Monday, February 4, 2013

A Lost King Is Found - UPDATE!

This is a follow up to a blog entry that I posted on September 12, 2012.  See it at:

Last September I posted an article about the archaeological work preformed by my old alma mater, the University of Leicester.  They were searching for a lost church, where they hoped to find the lost bones of the last Plantagenet king.  Historical records tell us that the Greyfriers buried Richard III under the choir of their church after he was slain at the Battle of Bosworth Field in 1485.  The work at the parking lot did uncover the remains of the Greyfriers' Church and a skeleton right where research suggested it should be. 

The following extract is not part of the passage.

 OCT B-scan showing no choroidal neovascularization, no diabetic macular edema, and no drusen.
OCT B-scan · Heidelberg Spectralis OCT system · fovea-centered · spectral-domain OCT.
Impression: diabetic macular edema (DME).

Richard III skeleton has it was found under the choir of the Greyfrier's Church in Leicester, England.
Photo: Un of Leicester
But was it King Richard III?  Richard is the only English monarch whose resting place is unknown.  Archaeological evidence suggested that this indeed was the lost king.  Only extensive laboratory work could confirm if these remains were those of Richard.

The University of Leicester announced today, with certainty, that Richard III has been found.  Mitochondria DNA taken from the skeleton match samples taken from distant, living relatives.  Carbon 14 dating places the bones at the right age and ten gristly battle wounds match those suggested from written historical accounts.  The spine of the skeleton also showed clear signs of scoliosis, a debilitating physical condition that Richard was known the have. 

Richard's skull showed several injuries that were inflicted at the Battle of Bosworth Field.  More than one of the wounds would have been fatal.  The most significant is this hole where part of the lower skull was cleaved away with a sword or poleaxe. Photo: Un of Leicester

The University of Leicester has an excellent web site devoted to this project.  Laboratory analysis, photos and videos provide amazing information about Richard's remains.


  1. Thanks for this superb post.We have long been awaiting for the DNA results.What a fantastic discovery. Love this post.

    1. Thanks Rita. Exciting news, indeed. Also I'm thrilled to see the University of Leicester's Archaeology Department doing great things and getting some of the lime light!